# Required action:
Please copy out each line of the entries in which "APERTURE" appears.

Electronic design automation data
• • • •

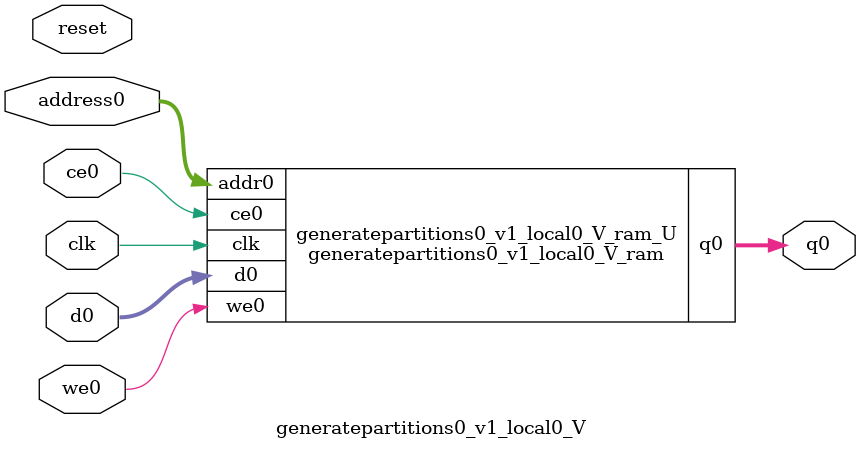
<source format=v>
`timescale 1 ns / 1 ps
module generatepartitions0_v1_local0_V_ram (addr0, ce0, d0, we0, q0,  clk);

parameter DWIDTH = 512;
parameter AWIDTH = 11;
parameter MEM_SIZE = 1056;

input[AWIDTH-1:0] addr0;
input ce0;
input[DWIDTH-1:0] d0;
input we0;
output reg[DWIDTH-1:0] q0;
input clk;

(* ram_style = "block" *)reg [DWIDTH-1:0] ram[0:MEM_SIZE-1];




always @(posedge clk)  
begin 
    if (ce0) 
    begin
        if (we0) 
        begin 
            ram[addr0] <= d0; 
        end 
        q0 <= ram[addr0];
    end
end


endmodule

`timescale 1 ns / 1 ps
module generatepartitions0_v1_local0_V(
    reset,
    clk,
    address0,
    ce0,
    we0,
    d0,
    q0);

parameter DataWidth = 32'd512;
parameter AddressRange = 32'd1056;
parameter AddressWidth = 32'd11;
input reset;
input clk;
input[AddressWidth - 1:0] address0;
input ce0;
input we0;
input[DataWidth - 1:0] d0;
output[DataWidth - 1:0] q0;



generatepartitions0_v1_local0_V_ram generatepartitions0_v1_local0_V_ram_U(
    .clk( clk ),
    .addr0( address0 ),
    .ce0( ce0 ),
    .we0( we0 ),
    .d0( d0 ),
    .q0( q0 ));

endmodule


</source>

• • • •

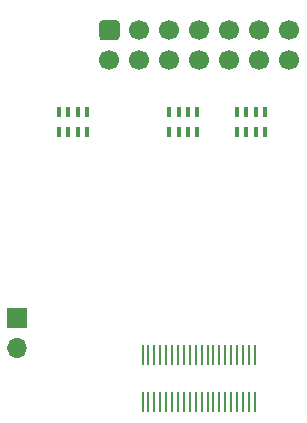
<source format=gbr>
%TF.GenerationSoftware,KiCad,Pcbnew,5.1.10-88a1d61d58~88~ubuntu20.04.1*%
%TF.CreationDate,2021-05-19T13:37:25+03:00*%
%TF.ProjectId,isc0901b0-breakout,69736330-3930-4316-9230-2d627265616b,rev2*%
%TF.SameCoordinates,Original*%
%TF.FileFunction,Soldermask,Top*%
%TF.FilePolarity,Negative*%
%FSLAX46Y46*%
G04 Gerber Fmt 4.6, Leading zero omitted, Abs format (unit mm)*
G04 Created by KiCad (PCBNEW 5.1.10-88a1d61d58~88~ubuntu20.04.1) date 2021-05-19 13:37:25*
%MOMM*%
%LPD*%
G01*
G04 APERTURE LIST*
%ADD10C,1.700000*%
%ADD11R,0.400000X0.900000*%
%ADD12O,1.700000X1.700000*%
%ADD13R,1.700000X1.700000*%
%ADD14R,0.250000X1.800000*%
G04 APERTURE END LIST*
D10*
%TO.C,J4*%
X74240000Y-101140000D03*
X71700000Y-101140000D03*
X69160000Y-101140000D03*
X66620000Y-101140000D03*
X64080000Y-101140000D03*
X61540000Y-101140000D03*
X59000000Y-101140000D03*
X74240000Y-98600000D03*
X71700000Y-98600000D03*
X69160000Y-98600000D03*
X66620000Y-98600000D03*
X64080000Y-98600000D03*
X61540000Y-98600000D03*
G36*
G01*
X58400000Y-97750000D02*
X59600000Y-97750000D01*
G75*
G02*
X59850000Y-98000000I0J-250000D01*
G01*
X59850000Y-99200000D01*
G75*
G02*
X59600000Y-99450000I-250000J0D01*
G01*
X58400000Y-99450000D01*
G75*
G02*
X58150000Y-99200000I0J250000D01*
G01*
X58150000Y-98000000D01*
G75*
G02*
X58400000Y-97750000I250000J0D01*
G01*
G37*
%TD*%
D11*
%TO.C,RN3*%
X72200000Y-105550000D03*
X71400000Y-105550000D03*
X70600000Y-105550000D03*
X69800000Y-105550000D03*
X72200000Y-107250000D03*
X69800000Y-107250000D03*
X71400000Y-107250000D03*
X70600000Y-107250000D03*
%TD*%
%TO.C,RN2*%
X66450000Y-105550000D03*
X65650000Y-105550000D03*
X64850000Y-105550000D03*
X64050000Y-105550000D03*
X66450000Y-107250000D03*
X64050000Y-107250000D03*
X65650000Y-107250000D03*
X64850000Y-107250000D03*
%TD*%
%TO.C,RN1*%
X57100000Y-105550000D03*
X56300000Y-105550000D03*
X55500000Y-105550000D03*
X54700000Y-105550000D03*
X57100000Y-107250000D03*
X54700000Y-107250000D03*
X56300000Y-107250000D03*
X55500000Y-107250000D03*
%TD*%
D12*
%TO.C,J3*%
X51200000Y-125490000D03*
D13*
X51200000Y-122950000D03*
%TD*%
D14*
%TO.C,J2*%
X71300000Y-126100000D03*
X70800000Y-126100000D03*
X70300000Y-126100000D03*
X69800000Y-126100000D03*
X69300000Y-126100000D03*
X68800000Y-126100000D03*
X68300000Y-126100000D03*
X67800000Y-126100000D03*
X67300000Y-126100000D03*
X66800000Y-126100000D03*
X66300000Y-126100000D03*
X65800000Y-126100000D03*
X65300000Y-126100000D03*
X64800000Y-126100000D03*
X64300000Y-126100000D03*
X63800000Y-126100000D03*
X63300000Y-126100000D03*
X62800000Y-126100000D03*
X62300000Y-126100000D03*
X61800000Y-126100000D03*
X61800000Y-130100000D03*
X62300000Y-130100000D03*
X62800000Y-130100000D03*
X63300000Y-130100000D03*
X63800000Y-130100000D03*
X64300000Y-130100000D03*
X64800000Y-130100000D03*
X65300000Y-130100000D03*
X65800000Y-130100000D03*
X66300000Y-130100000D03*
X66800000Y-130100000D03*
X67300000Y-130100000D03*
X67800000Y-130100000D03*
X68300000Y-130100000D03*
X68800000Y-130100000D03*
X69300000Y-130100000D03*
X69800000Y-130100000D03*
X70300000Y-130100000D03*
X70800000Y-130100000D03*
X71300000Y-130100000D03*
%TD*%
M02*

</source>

• • • •

# Answer:
G04 APERTURE LIST*
G04 APERTURE END LIST*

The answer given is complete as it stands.